Adapted from Yemek ve Kültür #43

Kelle Kavurması (Sauteed Sheep’s Brains), from Kırbaşı village, Beypazarı, Ankara and surroundings

Ingredients

The meat from one local sheep’s head.

200 gr tail fat

1 kg scallions

1 T ground cumin

1 T local red pepper flakes

1 dessert spoon black pepper

1 T thyme

3 bunches parsley

2 bunches watercress

Sufficient salt

Method

Let’s dice the head meat and wash it very well in cold water. Drain. Boil the meat for two hours in lots of water.

Now, let’s strain it. Reserve the liquid to make soup or pilaf. Let’s put our saj on the wood stove with the inside facing up. When the saj is hot, add the tail fat and render with the help of a spoon. When the fat is rendered and very hot, add the meat and immediately stir with a wooden spoon.

We’ll chop the scallions and add them to the meat. Cook the meat and the scallions together for about half an hour until they are well blended. Add all the spices and the salt and turn the heat to low. Simmer for another half an hour. When everything is blended into one, bring it to the table.

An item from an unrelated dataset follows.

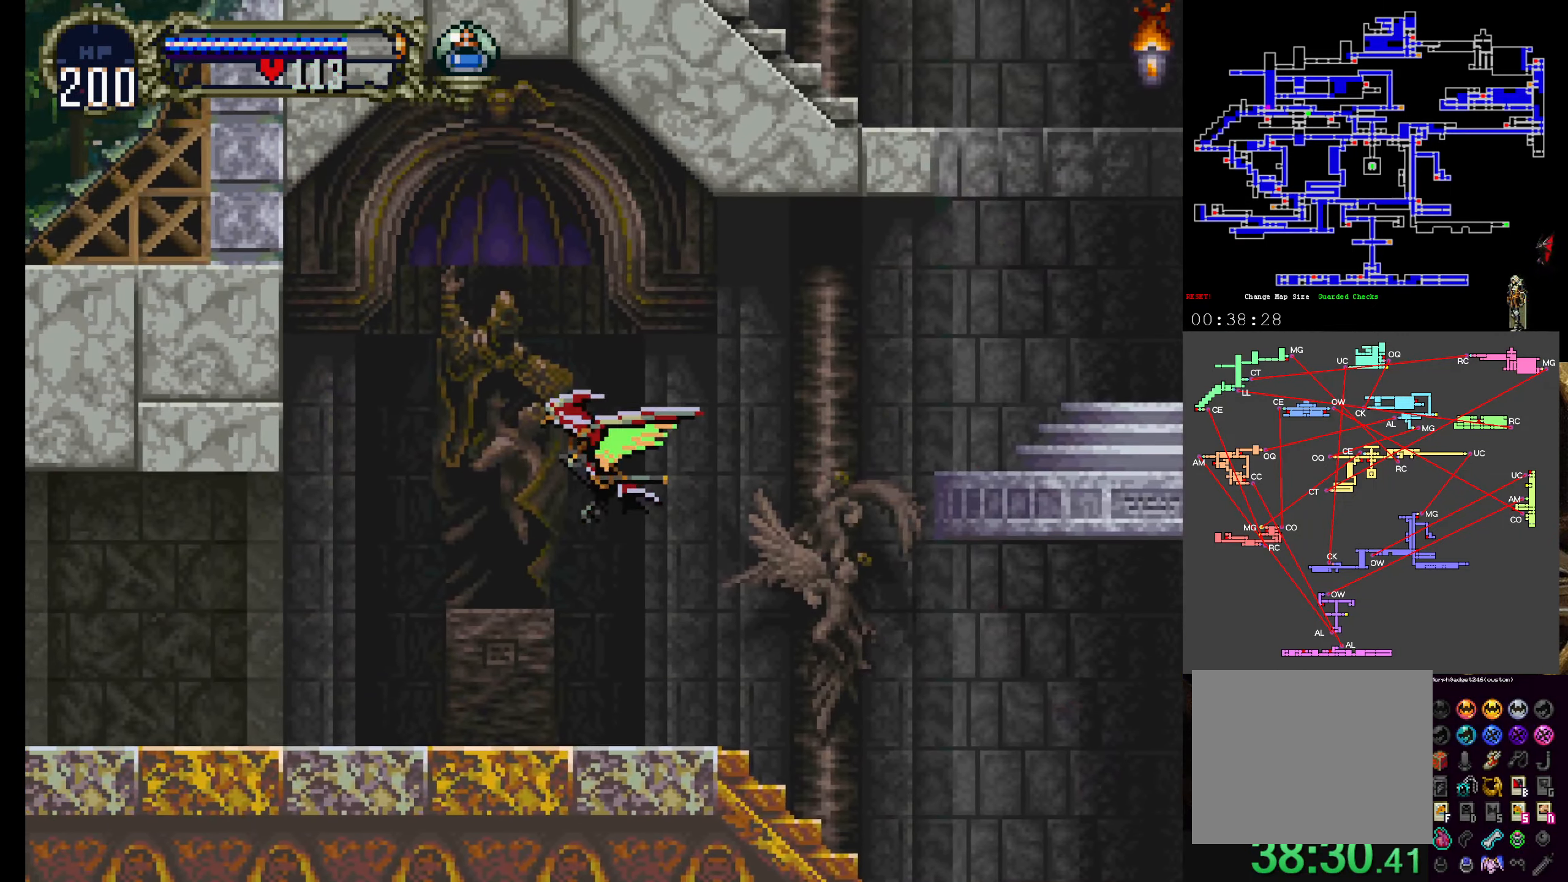
{"buttons": ["A"], "left_stick": "center", "events": [[83, "DPAD_DOWN", "down"], [217, "DPAD_DOWN", "up"], [367, "A", "down"], [400, "DPAD_UP", "down"], [483, "DPAD_UP", "up"]]}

Serve with Yufka (flatbread), the greens and yoghurt or Ayran.

Wisdom

In some villages, when butchering large ungulates, nobody would even consider using the head. But perhaps this is an example of necessity being the mother of invention.

Notes

A saj is a broad, gently curved metal dish with handles, rather like a wok, generally used “upside down” over a fire as a convex surface on which to bake flatbreads. The breads are baked on what we would think of as the outside. The wording of this recipe implies that cooking on the inside, that is to say actually using the saj as a vessel, is rather atypical.